Great post by Michael Cohn on commodities here. Quoting Michael here:
A commodity, in the business sense, has two basic characteristics:
a) People want it.
b) They don’t want it specifically.
The setting that inspired Cohn’s post on commodities was the CM Summit Conference held in New York last week, where Wenda Harris Millard continued her comments begun at the IAB conference in February on publishers treating their inventory like so many pork bellies.
If publishers are selling their inventory like pork bellies they are doing it in the name of convenience. We all love convenience. At least most people do. I’m busy and so are you. Often people must sacrifice something for convenience. That soda costs more at the gas station than it does at the grocery store. That bank machine charges $1.50 to take YOUR money out but it is here and my bank is 10 minutes out of the way.
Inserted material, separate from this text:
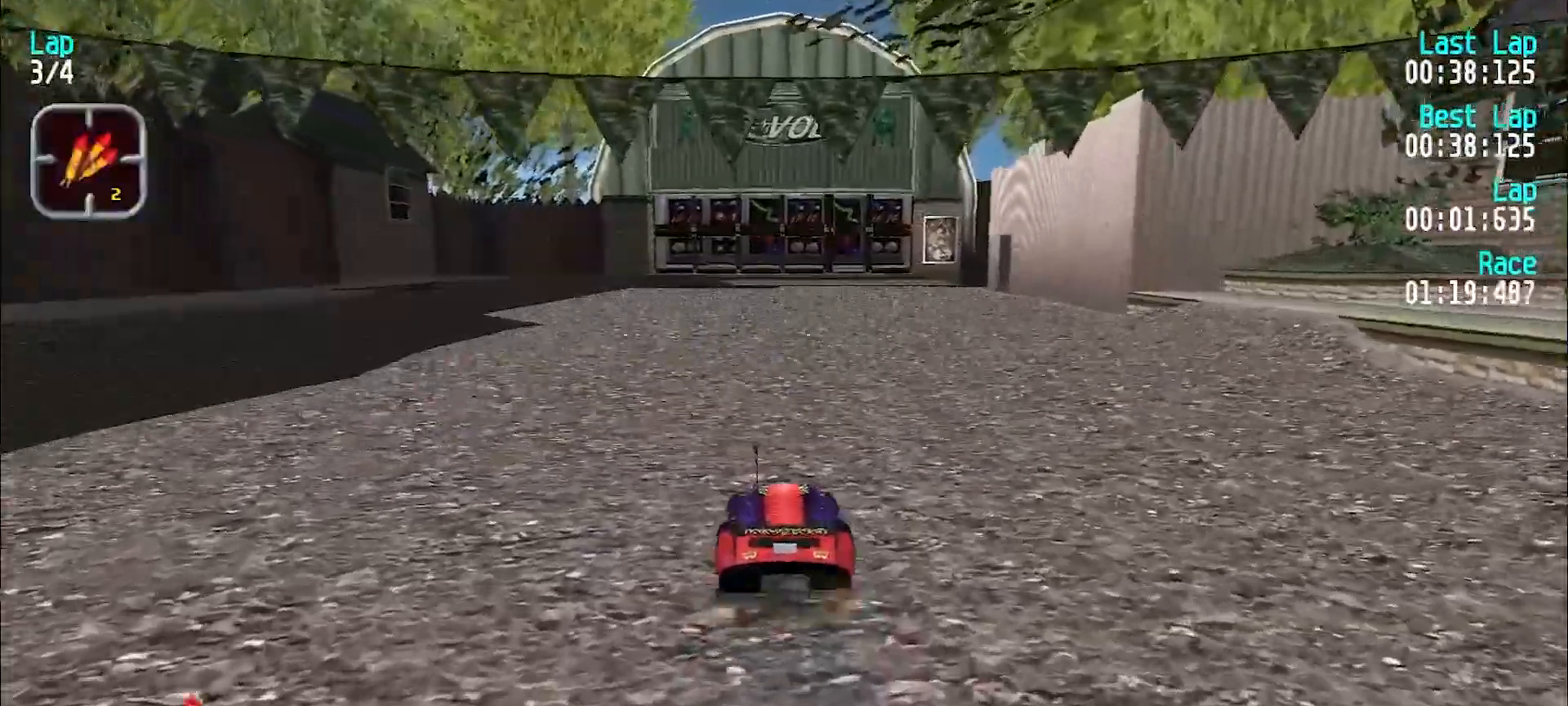
{"keys": ["e"], "events": [[83, "y", "down"], [183, "y", "up"]]}
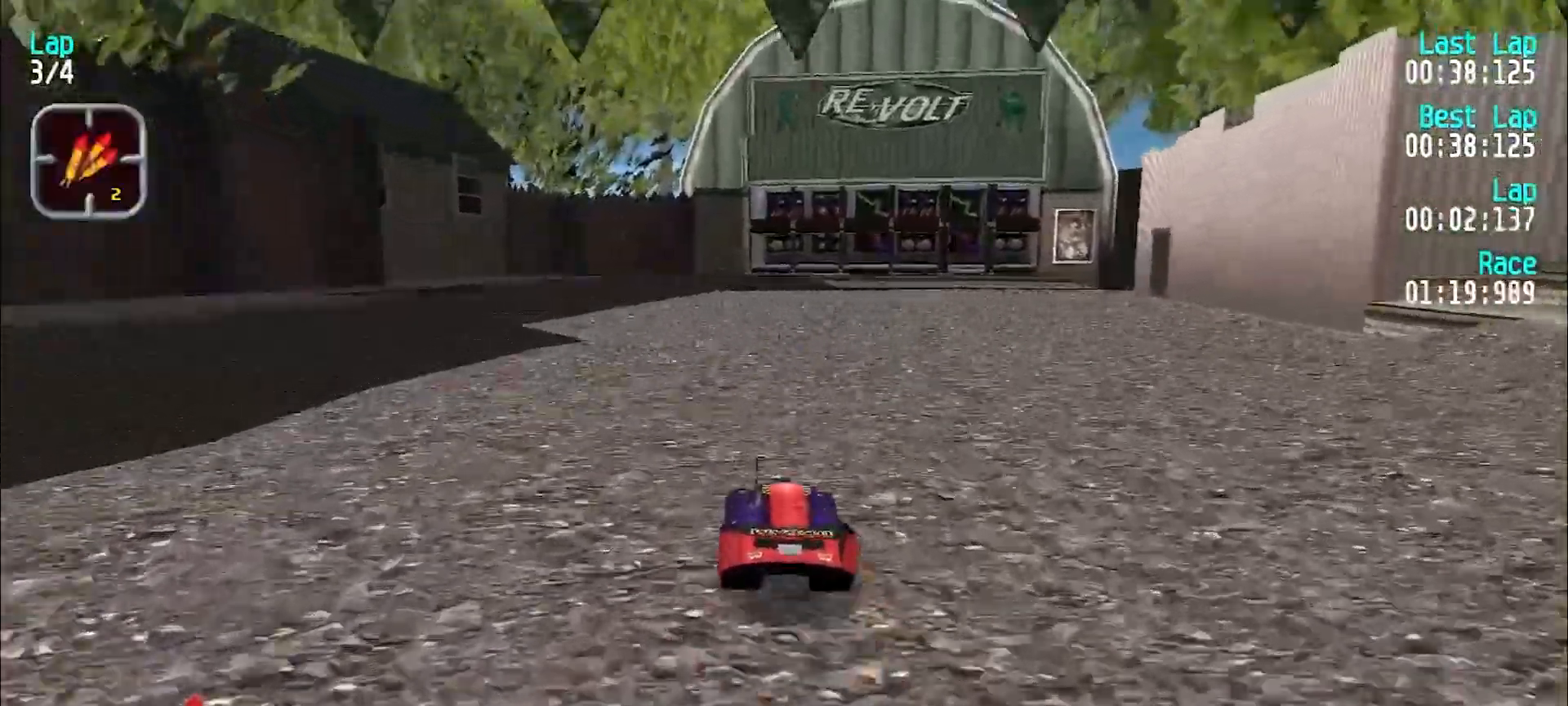
{"keys": ["e"], "events": [[283, "u", "down"], [383, "u", "up"]]}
I get the fact that ad agencies and marketers can’t/won’t 1000s of web properties. But, does that mean that ad impressions are interchangeable? Of course not! Still I find so many people refreshed and surprised when they first learn that Federated Media (where I work) represents 150+ sites but sells them on a site by site basis.
There is a point however where convenience is trumped by other considerations. A friend once told me about the $30 a month he was giving to some random bank for transaction fees. I stopped buying meat at my local super market after throwing away numerous cuts of meat because they had spoiled.
Advertisers are doing the same. Of course they can’t work with 1000s of publishers and they need to get reach against their target. But must they abandon the selection process over where their ads live to make this happen?